Başarılı olmak, bu başarılı olma konusu bizi strese sokan, hayatı bize zindan eden bir konu, küçüklükten başlayan o baskı, ailemizin bize aman şöyle başarılı ol, aman böyle başarılı ol demesi ile küçüklükten başlar bu hastalık. Oysa insanın yaptığı iş

ona zevk veriyorsa aslında birçok şeyi başarmış sayılmalı bu hayatta, düşünsene birçok insan sevmediği işlerde çalışıyor, günlük bir rutinde hayatlarına devam ediyor, bir monotonluk yaşıyorlar. Bir hayale kapılmışlar, kendilerini kandırıyorlar aslında, bu hayatlarının onları mutlu etmediğini biliyorlar ama o baskı, o başarısız olamam düşüncesi, onları zorluyor bu hayata. Bir seyyar satıcı gördüm bugün, plastik eşyalar satıyor, arabanın arkasında eşi ve çocuğu, plastik eşyaları satmaya çalışıyorlar beraber ama o kadar mutlular ki, baba alıp kucaklıyor çocuğunu arabanın arkasına geçip müşterilerle ilgilenirken, çocuğunu sürekli öpüp, kokluyor.
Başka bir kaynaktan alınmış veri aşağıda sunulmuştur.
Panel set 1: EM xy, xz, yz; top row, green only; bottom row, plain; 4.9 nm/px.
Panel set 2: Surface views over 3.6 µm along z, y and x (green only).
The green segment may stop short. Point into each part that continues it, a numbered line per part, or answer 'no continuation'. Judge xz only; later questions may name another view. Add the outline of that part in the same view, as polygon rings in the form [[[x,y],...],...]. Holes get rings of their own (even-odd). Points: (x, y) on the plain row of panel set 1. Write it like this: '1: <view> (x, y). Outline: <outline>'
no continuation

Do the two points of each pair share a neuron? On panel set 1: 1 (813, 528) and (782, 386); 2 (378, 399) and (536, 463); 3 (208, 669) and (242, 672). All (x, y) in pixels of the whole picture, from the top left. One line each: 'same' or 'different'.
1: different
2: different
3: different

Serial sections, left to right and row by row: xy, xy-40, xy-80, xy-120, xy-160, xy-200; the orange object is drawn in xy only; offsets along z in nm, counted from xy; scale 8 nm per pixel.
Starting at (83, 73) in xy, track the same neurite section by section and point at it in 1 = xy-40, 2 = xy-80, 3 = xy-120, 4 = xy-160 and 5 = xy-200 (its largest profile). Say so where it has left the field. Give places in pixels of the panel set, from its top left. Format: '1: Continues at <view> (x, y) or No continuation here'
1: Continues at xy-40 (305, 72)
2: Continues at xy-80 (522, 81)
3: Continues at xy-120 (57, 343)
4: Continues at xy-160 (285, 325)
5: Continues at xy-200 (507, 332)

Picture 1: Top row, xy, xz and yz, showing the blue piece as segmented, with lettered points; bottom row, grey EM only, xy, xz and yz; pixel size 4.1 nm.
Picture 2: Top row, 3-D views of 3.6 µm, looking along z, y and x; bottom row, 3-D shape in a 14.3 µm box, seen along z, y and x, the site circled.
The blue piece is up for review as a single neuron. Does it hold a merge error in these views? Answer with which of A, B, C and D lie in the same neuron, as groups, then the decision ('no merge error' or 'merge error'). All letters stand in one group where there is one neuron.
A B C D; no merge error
Anne ise zevkle eşini ve çocuğunu izliyor. Belki de çok para kazanmıyorlar ama yeteri kadar kazanıyorlar. Belki bir statü yada günlük hayatta insanların peşinden koştuğu o ünvanlar yok ama buna  ihtiyaçları da yok, ünvan olmadan, statü olmadanda mutlu olunabiliyor. Azla yetinmeyi bilmeli insan, mutlu olmayı zorlama hayallerle değilde basitlik ve sadelikte bulmalı.